| Work instructions |
Within the entries that follow, show each line where the word "машины" occurs.

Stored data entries

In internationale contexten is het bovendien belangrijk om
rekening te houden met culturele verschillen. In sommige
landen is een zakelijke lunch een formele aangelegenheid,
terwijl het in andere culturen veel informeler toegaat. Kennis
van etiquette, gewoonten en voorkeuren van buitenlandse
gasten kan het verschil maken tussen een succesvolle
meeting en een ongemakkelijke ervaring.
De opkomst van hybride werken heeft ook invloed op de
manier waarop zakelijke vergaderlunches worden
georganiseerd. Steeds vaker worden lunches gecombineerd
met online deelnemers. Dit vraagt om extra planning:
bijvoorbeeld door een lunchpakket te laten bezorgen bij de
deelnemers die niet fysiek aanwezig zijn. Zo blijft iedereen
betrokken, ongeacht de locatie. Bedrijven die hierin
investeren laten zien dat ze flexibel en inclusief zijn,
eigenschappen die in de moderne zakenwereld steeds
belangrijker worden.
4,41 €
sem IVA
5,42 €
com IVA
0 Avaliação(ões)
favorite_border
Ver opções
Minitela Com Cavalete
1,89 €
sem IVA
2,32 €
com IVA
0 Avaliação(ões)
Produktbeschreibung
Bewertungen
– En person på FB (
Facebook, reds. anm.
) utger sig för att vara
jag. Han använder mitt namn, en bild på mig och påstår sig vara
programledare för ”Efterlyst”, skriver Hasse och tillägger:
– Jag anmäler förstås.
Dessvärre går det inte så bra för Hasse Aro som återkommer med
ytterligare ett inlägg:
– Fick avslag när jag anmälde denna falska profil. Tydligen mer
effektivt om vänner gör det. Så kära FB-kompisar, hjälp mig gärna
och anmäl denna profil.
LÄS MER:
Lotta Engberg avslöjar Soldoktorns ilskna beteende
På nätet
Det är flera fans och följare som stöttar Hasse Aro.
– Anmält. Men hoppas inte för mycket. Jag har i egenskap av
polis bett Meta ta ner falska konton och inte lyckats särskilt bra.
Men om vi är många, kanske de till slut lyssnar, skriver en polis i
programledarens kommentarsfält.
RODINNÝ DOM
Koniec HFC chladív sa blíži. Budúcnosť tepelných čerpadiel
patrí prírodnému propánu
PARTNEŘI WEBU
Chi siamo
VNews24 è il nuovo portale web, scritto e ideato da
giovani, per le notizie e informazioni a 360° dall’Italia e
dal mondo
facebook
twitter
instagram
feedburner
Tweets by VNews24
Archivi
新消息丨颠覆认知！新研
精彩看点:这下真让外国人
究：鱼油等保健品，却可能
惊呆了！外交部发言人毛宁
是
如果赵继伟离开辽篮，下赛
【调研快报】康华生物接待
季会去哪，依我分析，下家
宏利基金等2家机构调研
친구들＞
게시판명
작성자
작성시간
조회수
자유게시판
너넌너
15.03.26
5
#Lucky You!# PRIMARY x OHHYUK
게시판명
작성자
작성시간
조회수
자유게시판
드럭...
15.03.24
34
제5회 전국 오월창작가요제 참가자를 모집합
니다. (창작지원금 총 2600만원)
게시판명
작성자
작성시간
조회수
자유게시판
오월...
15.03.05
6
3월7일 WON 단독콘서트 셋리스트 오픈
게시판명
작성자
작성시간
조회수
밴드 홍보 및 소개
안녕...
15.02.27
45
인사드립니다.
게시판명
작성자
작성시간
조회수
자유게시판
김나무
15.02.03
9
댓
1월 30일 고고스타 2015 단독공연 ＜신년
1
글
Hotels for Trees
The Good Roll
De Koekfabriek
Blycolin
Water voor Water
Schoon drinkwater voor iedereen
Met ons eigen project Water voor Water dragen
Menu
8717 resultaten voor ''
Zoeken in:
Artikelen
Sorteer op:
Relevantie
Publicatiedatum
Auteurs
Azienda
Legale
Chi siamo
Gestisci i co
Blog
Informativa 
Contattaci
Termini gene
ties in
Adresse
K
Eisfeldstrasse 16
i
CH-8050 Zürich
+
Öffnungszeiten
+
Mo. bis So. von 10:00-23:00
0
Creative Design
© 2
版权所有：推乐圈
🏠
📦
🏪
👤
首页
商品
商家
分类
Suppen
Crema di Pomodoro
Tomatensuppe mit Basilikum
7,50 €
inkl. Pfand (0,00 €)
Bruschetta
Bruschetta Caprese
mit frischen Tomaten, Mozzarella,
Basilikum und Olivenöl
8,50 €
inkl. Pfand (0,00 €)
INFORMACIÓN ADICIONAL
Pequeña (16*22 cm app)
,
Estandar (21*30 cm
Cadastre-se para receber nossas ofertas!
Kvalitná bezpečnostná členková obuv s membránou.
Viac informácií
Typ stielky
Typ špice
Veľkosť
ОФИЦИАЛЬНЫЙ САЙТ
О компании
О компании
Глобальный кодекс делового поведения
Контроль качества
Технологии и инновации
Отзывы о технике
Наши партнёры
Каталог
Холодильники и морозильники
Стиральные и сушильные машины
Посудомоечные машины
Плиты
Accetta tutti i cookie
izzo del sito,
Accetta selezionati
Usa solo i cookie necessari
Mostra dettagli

| Result |
Стиральные и сушильные машины
Посудомоечные машины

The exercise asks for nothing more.